Jeff is president and economist at Economic Policy Resources of Williston, Vermont (eb5economics.com).  I spoke with him Monday, March 5, when I addressed a special EB-5 seminar for Immigration Lawyers on the Web (ILW) in Orlando, Florida.
Jeff and I discussed a new "jobs displacement" issue that has popped up in who knows how many requests for additional evidence.  USCIS recently papered the country with requests that applicants show their investment project will not "displace" existing U.S. workers.
He said there is disagreement now between how USCIS defines a "direct job" and how EB-5 economists, generally, define a "direct job".  He said EB-5 economists can produce a rationale for counting tenant jobs as direct jobs.

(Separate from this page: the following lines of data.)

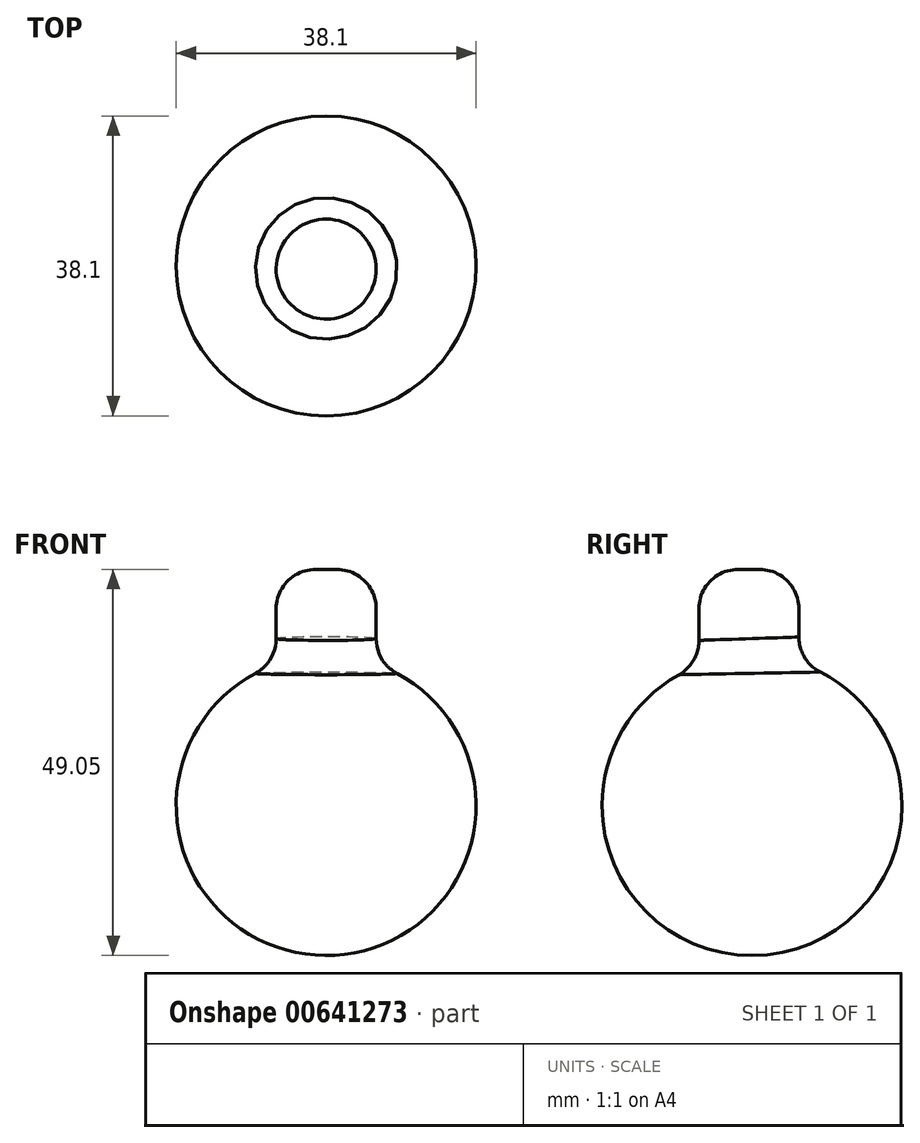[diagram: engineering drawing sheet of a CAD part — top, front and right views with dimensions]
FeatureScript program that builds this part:
annotation { "Feature Type Name" : "Feature", "Feature Type Description" : "" }
export const myFeature = defineFeature(function(context is Context, id is Id, definition is map)
    precondition{}
    {
        {
            var Q0;
            Q0=qCreatedBy(makeId("Top.planeOp"),FACE);
            var sketch = newSketch(context, id + "F0", { "sketchPlane" : qUnion([Q0])});
            skCircle(sketch, "E0", {"center": v(0, 0) * mm, "radius": 6.35 * mm});
            skSolve(sketch);
        }
        {
            var Q0;
            Q0=qCreatedBy(makeId("Top.planeOp"),FACE);
            var sketch = newSketch(context, id + "F1", { "sketchPlane" : qUnion([Q0])});
            skArc(sketch, "E1", {"start": v(0, -18.65) * mm, "mid": v(19.05, 0.4) * mm, "end": v(0, 19.45) * mm});
            skLineSegment(sketch, "E2", {"start": v(0, -18.65) * mm, "end": v(0, 19.45) * mm});
            skSolve(sketch);
        }
        {
            var Q0;
            Q0 = qSketchRegion(id + "F1", true);
            var Q1;
            Q1=sQuery(id+"F1.wireOp",EDGE,"E2");
            revolve(context, id + "F2", {"entities" : qUnion([Q0]), "axis" : qUnion([Q1]), "revolveType" : RevolveType.FULL});
        }
        {
            var Q0;
            Q0 = qSketchRegion(id + "F0", true);
            extrude(context, id + "F3", {"entities" : qUnion([Q0]), "operationType" : NewBodyOperationType.ADD, "depth" : 30 * mm, "offsetDistance" : 25 * mm});
        }
        {
            var Q0;
            Q0=makeQuery(id+"F3.boolean.opBoolean","INTERSECT",EDGE,{"derivedFrom":[makeQuery(id+"F2.opRevolve","SWEPT_FACE",FACE,{"disambiguationData":[OSD([sQuery(id+"F1.wireOp",EDGE,"E1")])]}),makeQuery(id+"F3.opExtrude","SWEPT_FACE",FACE,{"disambiguationData":[OSD([sQuery(id+"F0.wireOp",EDGE,"E0")])]})]});
            var Q1;
            Q1=makeQuery(id+"F3.opExtrude","CAP_EDGE",EDGE,{"disambiguationData":[OSD([sQuery(id+"F0.wireOp",EDGE,"E0")])],"isStart":false});
            fillet(context, id + "F4", {"entities" : qUnion([Q0, Q1]), "radius" : 5 * mm, "tangentPropagation" : true, "allowEdgeOverflow" : false});
        }
    });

The "tenant jobs" issue came up within the past couple of weeks after USCIS issued a memo declaring that "tenant jobs" are not "direct jobs".  Then we started seeing the RFEs referring to "jobs displacement".  I think this is going to get much worse for all of the stakeholders in the EB-5 Program, including -- most importantly -- foreign investors.
As a practical (real world) matter, the "jobs displacement" issue is never a consideration because the economy -- locally, regionally, nationally -- is constantly changing and evolving.  Some sectors of the economy and companies or industries do well; others don't.  Competition is a big part of this.  Businesses that compete effectively and adapt succeed; others fail.  A new hotel is built in a locale; an older hotel loses occupancy and closes.  That's life.